==== Text block
I attended the University of Toronto as both an undergraduate and graduate student from 1987 to 1996. In hindsight, we might say that these years marked the highpoint of the campus culture wars, before “politically incorrect” became the name of a bland late-night talk show. I can’t say that it was bliss in that dawn to be alive, but as an English student I did feel very much in the middle of things.
One of the offshoots of the political correctness debate in English departments everywhere was the campaign to update the “canon.” What this meant was opening the list of what had become more or less established texts to new voices. Certain writers, it was argued, had been unfairly excluded from the canon in the past. “Canon maintenance” was an expression on every young academic’s lips. It all seemed very important.
My sense at the time was that a lot of the talk about the canon had, at its core, a misdirected anxiety. The problem was not that a bunch of dead white males had come to dominate course reading lists, but that those reading lists were shrinking. Even more surprising, given this state of affairs, was the assertion, made more than once, that updating the canon was not going to result in any less attention being given to traditional works. The canon was going to expand, but otherwise it would not change.
I didn’t believe this ten years ago, and, if the course reading lists at the University of Toronto for 2000-2001 mean anything, I have even less reason to believe it today. In the wake of all the talk about canon maintenance I thought it would be interesting to compare a course I took in 1989-1990 with the same course being offered today and see what has really happened.
========
==== Provided data
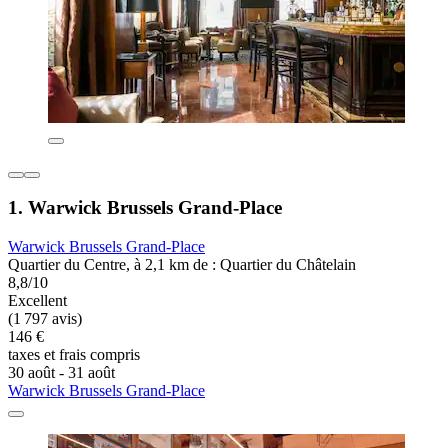
1. Warwick Brussels Grand-Place
Warwick Brussels Grand-Place
Quartier du Centre, à 2,1 km de : Quartier du Châtelain
8,8/10
Excellent
(1 797 avis)
146 €
taxes et frais compris
30 août - 31 août
Warwick Brussels Grand-Place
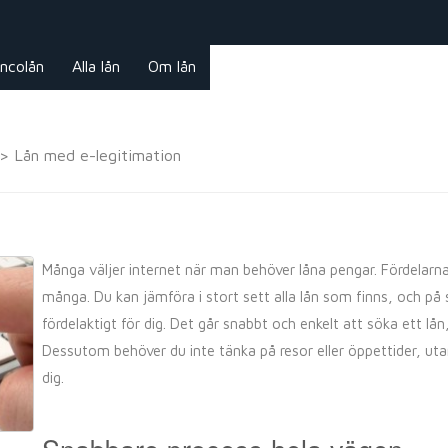
ncolån
Alla lån
Om lån
>
Lån med e-legitimation
Många väljer internet när man behöver låna pengar. Fördelarna
många. Du kan jämföra i stort sett alla lån som finns, och på 
fördelaktigt för dig. Det går snabbt och enkelt att söka ett lån, 
Dessutom behöver du inte tänka på resor eller öppettider, uta
dig.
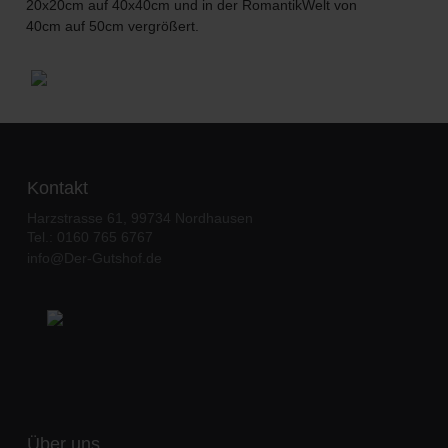
20x20cm auf 40x40cm und in der RomantikWelt von
40cm auf 50cm vergrößert.
Kontakt
Harzstrasse 61, 99734 Nordhausen
Tel.: 0160 765 6767
info@Der-Gutshof.de
Über uns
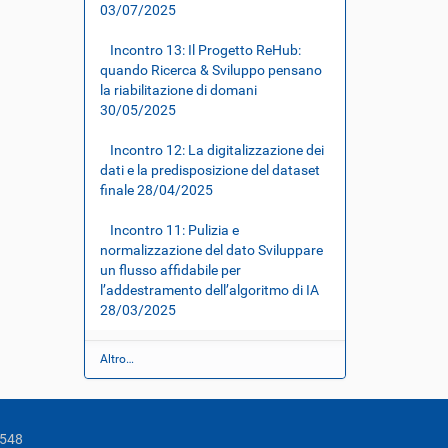
03/07/2025
Incontro 13: Il Progetto ReHub:
quando Ricerca & Sviluppo pensano
la riabilitazione di domani
30/05/2025
Incontro 12: La digitalizzazione dei
dati e la predisposizione del dataset
finale
28/04/2025
Incontro 11: Pulizia e
normalizzazione del dato Sviluppare
un flusso affidabile per
l’addestramento dell’algoritmo di IA
28/03/2025
N
Altro…
o
t
i
z
0548
i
========
§ **Using the information**
1. In the passage on the literary canon, during which years did the writer attend the University of Toronto?
2. Carry on the passage on the literary canon from its final sentence, picking up at the next sentence.
The entries are separate material and are not part of the passage on the literary canon.

§ **Your responses**
1. From 1987 to 1996.

2.
Ten years ago, the reading list for my section of the Eighteenth-century fiction course (or, to give it its proper title, “Fiction Pre-1832”) was as follows:
Bunyan: Pilgrim’s Progress
Defoe: Moll Flanders
Richardson: Pamela, Clarissa
Fielding: Shamela, Joseph Andrews, Tom Jones
Sterne: A Sentimental Journey, Tristram Shandy
Johnson: Rasselas
Smollett: Humphrey Clinker
Austen: Pride and Prejudice, Emma
Scott: The Heart of Midlothian
Canonical stuff, I think we can all agree. And in at least one respect nothing has changed: The number of works on the course has stayed roughly the same. In the four sections of this course being taught today the reading lists include from eleven to thirteen titles.
Now let’s look at what is different.
To begin with, it is clear that women authors are more fully represented today. In three of the four sections of this year’s course Pilgrim’s Progress has been replaced by Aphra Behn’s Oroonoko – a book that I can assure you few undergraduates had even heard of ten years ago. I think this is a change for the worse not because there is anything wrong with Oroonoko, but because Pilgrim’s Progress is such an important book – and not only for the study of Eighteenth-century fiction. Oroonoko, however, does have one thing going for it – and I don’t mean the fact that it was written by a woman. To this I will return.
The second big change is less directly political. For whatever reason, Gothic fiction is in. Ten years ago I didn’t read any books for this course that would have been considered Gothic. Today each section has at least two and in some cases four Gothic novels.
That the Gothic is making a comeback is something I find hard to get excited about. To be fair, I think it probably deserves some representation. When I look back at my reading list from ten years ago I realize that something is missing. This being said, I wonder if the pendulum has swung too far the other way. How much of any genre fiction do you need to read before you have exhausted the subject? And how many of these books are really any good? The Castle of Otranto – which is studied in all four sections! – has some historical importance, but is hardly a great novel (and is certainly less historically important than Bunyan, who is now considered expendable). Radcliffe is a bore. The Monk is juvenile sensationalism, though it may, for that reason, be popular with students.
But the inclusion of more women writers or a greater emphasis on a particular genre is not what struck me the most. These changes are cosmetic anyway. What I do find of concern is the fact that many books – like The Castle of Otranto and Oroonoko – seem to have made the list only because they are short. At the same time, the heavier classics are being thrown overboard like so many pounds of excess weight from a sinking balloon.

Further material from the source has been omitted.